Elevated Lp(a) is also associated with:
- Calcific aortic valve disease (the non-lipid-related form of aortic stenosis)
- Ischemic stroke (through both atherothrombotic and embolic mechanisms)
- Peripheral arterial disease
- Early-onset cardiovascular events when family members are affected
What You Can (And Can't) Do About It
Lp(a)-specific interventions are limited. As of 2026:
Drugs that lower Lp(a) modestly:
- Niacin (nicotinic acid) — lowers Lp(a) 20-30%, but fell out of favor due to lack of event reduction in trials and side effect burden
- Estrogen — not a treatment option for men
- PCSK9 inhibitors (evolocumab, alirocumab) — lower Lp(a) 20-30% in addition to their LDL effect
- Statins — minimal effect, sometimes slight increase in Lp(a)
Drugs in trials:
- Pelacarsen (antisense oligonucleotide) — lowers Lp(a) 80%+, phase 3 trial (Lp(a)HORIZON) expected to report 2026-2027
- Olpasiran (siRNA) — lowers Lp(a) 90%+, phase 3 trials ongoing
- Muvalaplin (oral) — first oral Lp(a) lowering drug, phase 2 showing 65-85% reduction, phase 3 planned
These drugs, if they confirm event reduction, will transform management of high-Lp(a) patients. Expect FDA decisions in 2027-2028.

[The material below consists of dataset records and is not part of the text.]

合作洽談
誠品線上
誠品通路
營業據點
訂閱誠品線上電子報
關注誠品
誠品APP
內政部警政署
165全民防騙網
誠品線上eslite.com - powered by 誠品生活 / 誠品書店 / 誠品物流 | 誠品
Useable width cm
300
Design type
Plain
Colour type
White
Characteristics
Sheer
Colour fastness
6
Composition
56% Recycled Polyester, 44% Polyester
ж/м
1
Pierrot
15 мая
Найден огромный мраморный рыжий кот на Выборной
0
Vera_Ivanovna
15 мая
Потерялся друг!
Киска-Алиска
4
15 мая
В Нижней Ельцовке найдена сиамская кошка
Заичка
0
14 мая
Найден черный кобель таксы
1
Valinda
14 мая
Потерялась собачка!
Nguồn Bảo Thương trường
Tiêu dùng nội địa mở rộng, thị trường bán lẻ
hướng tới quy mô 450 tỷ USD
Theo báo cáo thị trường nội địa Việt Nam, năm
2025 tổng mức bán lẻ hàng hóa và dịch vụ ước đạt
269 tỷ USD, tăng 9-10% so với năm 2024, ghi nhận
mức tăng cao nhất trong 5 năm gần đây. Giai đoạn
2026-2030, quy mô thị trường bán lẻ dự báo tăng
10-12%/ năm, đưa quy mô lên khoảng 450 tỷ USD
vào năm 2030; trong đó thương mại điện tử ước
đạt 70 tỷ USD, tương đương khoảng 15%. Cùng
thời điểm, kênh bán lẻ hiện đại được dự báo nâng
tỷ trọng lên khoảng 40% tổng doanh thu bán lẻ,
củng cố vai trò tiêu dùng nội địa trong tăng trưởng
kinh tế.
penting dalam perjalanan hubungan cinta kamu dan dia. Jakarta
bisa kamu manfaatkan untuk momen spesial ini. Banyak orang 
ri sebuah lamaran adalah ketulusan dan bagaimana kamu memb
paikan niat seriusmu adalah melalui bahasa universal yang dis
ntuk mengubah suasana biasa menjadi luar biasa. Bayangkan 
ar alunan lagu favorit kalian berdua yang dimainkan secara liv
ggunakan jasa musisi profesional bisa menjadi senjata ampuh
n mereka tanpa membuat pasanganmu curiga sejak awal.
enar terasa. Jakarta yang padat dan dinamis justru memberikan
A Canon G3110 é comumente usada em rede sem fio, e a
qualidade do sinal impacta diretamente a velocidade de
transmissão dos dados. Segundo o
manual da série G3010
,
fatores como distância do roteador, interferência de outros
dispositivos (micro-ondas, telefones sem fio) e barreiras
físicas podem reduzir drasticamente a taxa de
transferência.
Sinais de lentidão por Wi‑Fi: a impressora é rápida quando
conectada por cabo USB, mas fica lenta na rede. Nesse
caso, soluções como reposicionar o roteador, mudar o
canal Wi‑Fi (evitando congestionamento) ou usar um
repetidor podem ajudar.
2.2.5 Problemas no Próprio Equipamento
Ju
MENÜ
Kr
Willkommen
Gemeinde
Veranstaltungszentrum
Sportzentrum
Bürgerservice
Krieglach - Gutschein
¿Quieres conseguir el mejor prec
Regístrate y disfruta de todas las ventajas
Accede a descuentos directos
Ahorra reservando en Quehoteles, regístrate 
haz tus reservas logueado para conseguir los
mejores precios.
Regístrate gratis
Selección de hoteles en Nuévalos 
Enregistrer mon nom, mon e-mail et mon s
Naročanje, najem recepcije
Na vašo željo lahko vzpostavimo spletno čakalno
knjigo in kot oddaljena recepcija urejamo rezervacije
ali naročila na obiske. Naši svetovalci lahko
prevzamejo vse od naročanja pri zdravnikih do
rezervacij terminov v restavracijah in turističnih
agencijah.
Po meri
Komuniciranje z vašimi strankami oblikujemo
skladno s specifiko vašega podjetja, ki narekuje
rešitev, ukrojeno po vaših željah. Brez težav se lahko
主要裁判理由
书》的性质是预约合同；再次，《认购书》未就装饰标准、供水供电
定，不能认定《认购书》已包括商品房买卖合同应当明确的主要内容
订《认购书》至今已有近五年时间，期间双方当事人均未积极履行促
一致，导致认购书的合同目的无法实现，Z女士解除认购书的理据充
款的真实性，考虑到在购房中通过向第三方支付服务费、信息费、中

The existing strategy for elevated Lp(a):
Since you can't directly lower Lp(a) meaningfully with current drugs, the strategy is to aggressively address everything else. If you have high Lp(a) and otherwise manage cardiovascular risk factors (cholesterol, blood pressure, metabolic health, lifestyle) to levels lower than a low-Lp(a) person would need, net risk is reduced.

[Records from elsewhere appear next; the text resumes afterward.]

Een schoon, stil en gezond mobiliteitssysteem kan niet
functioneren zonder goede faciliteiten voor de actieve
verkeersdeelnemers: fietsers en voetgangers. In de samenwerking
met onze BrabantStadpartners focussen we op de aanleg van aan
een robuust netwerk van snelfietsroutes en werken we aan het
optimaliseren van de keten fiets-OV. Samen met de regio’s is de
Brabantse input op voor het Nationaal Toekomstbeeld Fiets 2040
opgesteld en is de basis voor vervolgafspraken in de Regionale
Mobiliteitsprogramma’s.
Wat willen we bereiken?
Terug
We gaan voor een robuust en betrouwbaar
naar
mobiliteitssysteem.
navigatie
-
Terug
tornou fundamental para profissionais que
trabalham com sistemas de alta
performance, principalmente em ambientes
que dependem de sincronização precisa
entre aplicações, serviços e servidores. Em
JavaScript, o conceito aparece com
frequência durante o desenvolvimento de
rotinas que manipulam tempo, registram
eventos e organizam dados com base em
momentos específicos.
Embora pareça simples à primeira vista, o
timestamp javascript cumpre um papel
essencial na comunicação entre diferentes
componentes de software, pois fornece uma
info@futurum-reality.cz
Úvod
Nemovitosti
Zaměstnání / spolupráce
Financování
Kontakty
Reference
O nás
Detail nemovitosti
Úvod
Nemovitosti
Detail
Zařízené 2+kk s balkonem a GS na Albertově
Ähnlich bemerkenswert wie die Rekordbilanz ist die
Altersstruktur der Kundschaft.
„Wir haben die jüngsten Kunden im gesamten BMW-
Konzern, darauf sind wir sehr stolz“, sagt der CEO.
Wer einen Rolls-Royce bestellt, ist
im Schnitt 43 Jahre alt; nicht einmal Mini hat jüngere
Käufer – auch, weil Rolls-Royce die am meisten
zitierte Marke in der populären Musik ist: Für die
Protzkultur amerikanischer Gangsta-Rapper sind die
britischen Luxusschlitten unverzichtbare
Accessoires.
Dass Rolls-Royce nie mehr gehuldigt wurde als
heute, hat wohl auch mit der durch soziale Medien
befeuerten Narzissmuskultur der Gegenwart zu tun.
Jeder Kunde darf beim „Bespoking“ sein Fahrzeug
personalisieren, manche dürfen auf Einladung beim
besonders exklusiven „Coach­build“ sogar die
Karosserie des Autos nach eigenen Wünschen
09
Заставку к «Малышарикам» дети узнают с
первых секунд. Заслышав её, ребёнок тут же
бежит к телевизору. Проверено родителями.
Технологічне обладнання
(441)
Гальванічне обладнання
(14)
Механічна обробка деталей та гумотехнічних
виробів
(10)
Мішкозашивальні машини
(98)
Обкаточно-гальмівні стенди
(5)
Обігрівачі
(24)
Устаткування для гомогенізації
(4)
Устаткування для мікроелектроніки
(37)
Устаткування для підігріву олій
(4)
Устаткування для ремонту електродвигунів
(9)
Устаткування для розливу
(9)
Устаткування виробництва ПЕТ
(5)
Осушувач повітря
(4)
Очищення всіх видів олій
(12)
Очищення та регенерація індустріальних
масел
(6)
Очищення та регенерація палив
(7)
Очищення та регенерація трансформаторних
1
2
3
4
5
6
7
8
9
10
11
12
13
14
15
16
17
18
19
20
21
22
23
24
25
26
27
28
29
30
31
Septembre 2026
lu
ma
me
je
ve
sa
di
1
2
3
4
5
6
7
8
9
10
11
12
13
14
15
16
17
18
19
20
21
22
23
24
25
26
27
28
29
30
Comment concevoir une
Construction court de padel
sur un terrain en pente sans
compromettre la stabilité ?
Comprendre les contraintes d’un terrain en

Typical approach for elevated Lp(a):
- ApoB target under 60-65 mg/dL (tighter than standard)
- Blood pressure target under 120/80
- Aggressive weight management if applicable
- Zero tolerance for smoking
- Alcohol moderation
- Low-dose aspirin consideration (increased benefit in high-Lp(a) patients)
- Exercise optimization
- CAC scoring to quantify current disease
- Regular cardiovascular surveillance
Family Screening
If your Lp(a) is elevated, your first-degree relatives (parents, siblings, children) are at substantially higher probability of also having elevated levels. Their risk calculus also changes. They should test.

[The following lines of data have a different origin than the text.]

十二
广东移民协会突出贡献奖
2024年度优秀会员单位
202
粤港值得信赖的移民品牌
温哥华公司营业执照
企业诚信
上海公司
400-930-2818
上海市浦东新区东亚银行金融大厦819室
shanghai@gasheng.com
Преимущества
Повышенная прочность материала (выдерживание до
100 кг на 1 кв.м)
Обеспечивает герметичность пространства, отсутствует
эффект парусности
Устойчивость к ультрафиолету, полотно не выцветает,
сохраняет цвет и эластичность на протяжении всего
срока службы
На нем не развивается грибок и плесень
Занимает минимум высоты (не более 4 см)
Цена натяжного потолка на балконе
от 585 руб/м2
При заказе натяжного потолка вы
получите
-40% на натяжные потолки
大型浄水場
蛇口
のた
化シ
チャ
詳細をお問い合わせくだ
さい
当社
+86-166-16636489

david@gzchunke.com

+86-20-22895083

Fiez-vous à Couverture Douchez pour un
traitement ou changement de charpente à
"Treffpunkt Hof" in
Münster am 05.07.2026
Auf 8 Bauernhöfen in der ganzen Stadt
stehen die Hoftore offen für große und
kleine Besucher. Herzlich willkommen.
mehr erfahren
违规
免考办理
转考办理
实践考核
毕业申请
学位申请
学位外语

This is essentially cascade screening — one diagnosis reveals risk in a family, and intervention earlier in younger relatives can prevent events that would have seemed to come out of nowhere.
When to Test
Test Lp(a) once in adulthood. Any age after about 18-20 gives a stable result.
Priority testing:
- Family history of early cardiovascular disease (parent or sibling event before 55 in men, 65 in women)
- Personal history of cardiovascular events, especially if "unexplained" (normal LDL, no obvious risk factors)
- Family history of aortic valve disease
- Elevated ApoB or recurrent elevated LDL despite lifestyle efforts
- Decision-making about statin therapy (high Lp(a) argues for more aggressive lipid lowering)
Broader testing is increasingly recommended. European Atherosclerosis Society and Canadian guidelines recommend Lp(a) as part of one-time cardiovascular risk assessment in all adults. US guidelines haven't fully endorsed universal screening but many preventive cardiologists now recommend it routinely.
How to Get Tested
Standard blood draw. CPT code 83695. Reported in either mg/dL or nmol/L (unit confusion is common — ranges are similar but not identical).
Cost direct-to-consumer: $30-80. Quest and Labcorp both offer it. Often included in comprehensive panels.
Through insurance with physician order, routinely covered if clinical indication exists.
Fasting not required. One measurement is sufficient.
The Conversation to Have
If you haven't had Lp(a) measured, add it to your next blood panel. If your doctor doesn't order it routinely, request it specifically. The rationale: it's a one-time test that significantly modifies lifetime cardiovascular risk assessment, and new therapies on the horizon may make the information actionable within a few years.
Most men won't have elevated Lp(a). For those who do, knowing changes how aggressively to pursue other preventive measures. For the roughly 20% who are carrying this silent risk, the information is critical. For the rest, it's reassurance.
One test. One time. Worth the $40 and the blood draw.